En effet, lorsqu'ils ont déterminé la résistance
thermique de ce matériau hybride organique-inorganique,
les chercheurs ont été stupéfaits: la couche
organique demeurait stable jusqu'à environ 900 degrés
Kelvin (627 degrés Celsius). "Nous avons été
très surpris par ce résultat, parce qu'en se basant
sur la littérature existante en science des surfaces, on
croyait que la structure du squelette de molécules organiques,
sur des surfaces de métaux de transition qui sont de bons
catalyseurs, ne résistait pas à des températures
au delà de 600 degrés Kelvin, explique Peter McBreen.

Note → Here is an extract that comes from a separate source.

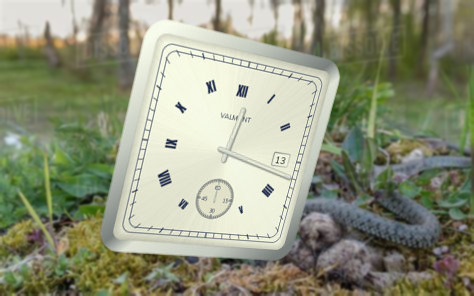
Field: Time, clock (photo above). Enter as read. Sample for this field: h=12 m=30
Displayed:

Après coup, on peut expliquer pourquoi ça demeure
stable même à de hautes températures, mais
au départ, rien ne nous permettait d'anticiper ce résultat."
Le côté inattendu de cette découverte, qui
bouleverse les idées reçues en chimie des surfaces,
a convaincu la revue Nature de publier l'article des chercheurs
du CERPIC dans ses pages. Pour Peter McBreen, il s'agit d'une
première publication dans la vénérable et
vénérée revue britannique. Ses réactions?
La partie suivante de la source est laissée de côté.